## Instructions for the task
Show every line in the entries below that contains the string "instances".

----

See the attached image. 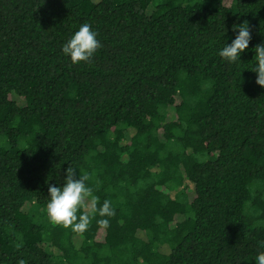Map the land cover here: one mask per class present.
Listing matches in <instances>:
<instances>
[{"label": "trees", "instance_id": "1", "mask_svg": "<svg viewBox=\"0 0 264 264\" xmlns=\"http://www.w3.org/2000/svg\"><path fill=\"white\" fill-rule=\"evenodd\" d=\"M83 23L102 47L72 65L62 46ZM258 44L264 0H0V264H255ZM68 166L115 211L82 236L47 218Z\"/></svg>", "mask_w": 264, "mask_h": 264}, {"label": "clouds", "instance_id": "2", "mask_svg": "<svg viewBox=\"0 0 264 264\" xmlns=\"http://www.w3.org/2000/svg\"><path fill=\"white\" fill-rule=\"evenodd\" d=\"M233 31H237L238 34L219 52V56L230 64L240 61L241 53L248 49L251 40L247 21L239 25L234 24ZM97 35L90 24L83 23L62 46L63 54L70 57L72 65L91 62L94 54L102 47ZM254 52L256 66L251 71L256 73V84L264 88V44L256 45ZM65 173L62 187L54 185L48 187L46 213L51 225L71 229L72 232L82 236L97 215L108 218L115 215L110 200L106 199L102 205L99 204V197L94 195V189L88 183L92 180L90 173L83 172L77 178L75 169L69 166ZM96 223L105 230L110 227L109 219H99ZM261 246L264 247V242H261ZM19 247L20 245H17V248ZM17 264H27V262L20 259ZM255 264H264V252L257 254Z\"/></svg>", "mask_w": 264, "mask_h": 264}]
</instances>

----

## Result for this exercise
Listing matches in <instances>:
<instances>
</instances>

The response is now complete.